Banyak orang meletakkan harapannya pada suatu yang salah. Mereka menyangka, jika memiliki banyak uang, maka hidup akan terjamin. Jika punya jabatan yang tinggi, maka pasti akan dihormati, jika saya memiliki popularitas, maka saya akan terkenal di seluruh dunia. Atau, jika saya memiliki banyak wanita, maka saya akan bahagia. Harta, jabatan, wanita dan popularitas bukan pengharapan yang sebenarnya, karena semua itu akan lenyap dalam sekejap. Harta bisa habis, jabatan bisa lenyap, wanita bisa menyakiti, dan popularitas akan redup.
Ayat emas hari ini mengatakan “Harapan orang benar akan menjadi sukacita, tetapi harapan orang fasik menjadi sia-sia.” Harapan orang fasik adalah harapan yang salah, oleh karena itu Amsal mengatakan akan sia-sia, tetapi orang benar harapannya adalah benar, sehingga mereka akan bersukacita.

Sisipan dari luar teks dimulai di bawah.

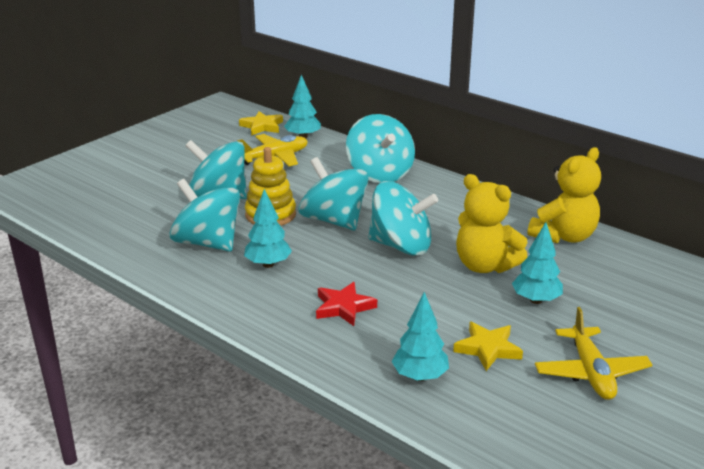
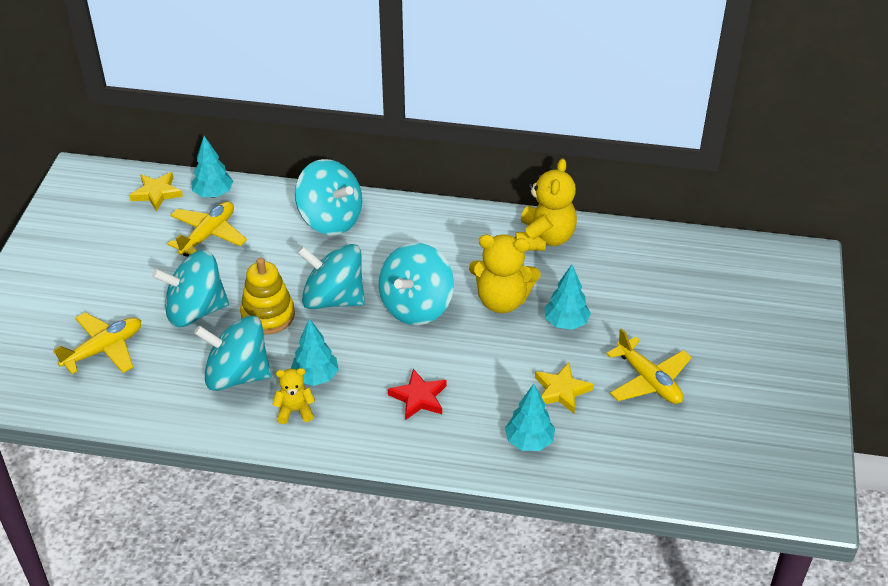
camera: 30 degrees left, 15 degrees up
turquoise spinning top [368,181,438,256] -> turquoise spinning top turned 135 degrees clockwise [379,243,454,325]
none -> yellow plane [53,312,141,374]
none -> yellow teddy bear [273,368,315,424]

Apa harapan orang benar? Harapan orang benar adalah Allah, Dialah pengharapan satu-satunya. Mengapa? Karena Allah adalah Allah yang pasti menggenapi janji-janji-Nya. Ketika kita berpegang pada janji Allah, maka Allah akan menepati janji-Nya dan Dia akan menjamin kehidupan kita baik di dunia ini maupun di kehidupan yang akan datang.
Di tengah kondisi dunia yang tidak pasti dan tidak menentu, di tengah badai pandemi yang sedang bergejolak entah kapan akan berakhir, pada siapa harapan kita gantungkan? Sebuah renungan yang perlu kita kaji saat ini. Jika kita berharap pada harta, jabatan, wanita dan popularitas, maka harapan kita akan sia-sia, tetapi jika harapan kita adalah Allah, maka kita akan bersukacita. Letakkanlah harapan Anda hanya kepada Allah.
Doa: “Engkaulah harapan hidupku, ya Tuhan sumber pengharapanku. Amin.”
Bacaan Setahun: Matius 14:1-21; Kisah Para Rasul 8:1b-13; Mazmur 12-13; Kejadian 47.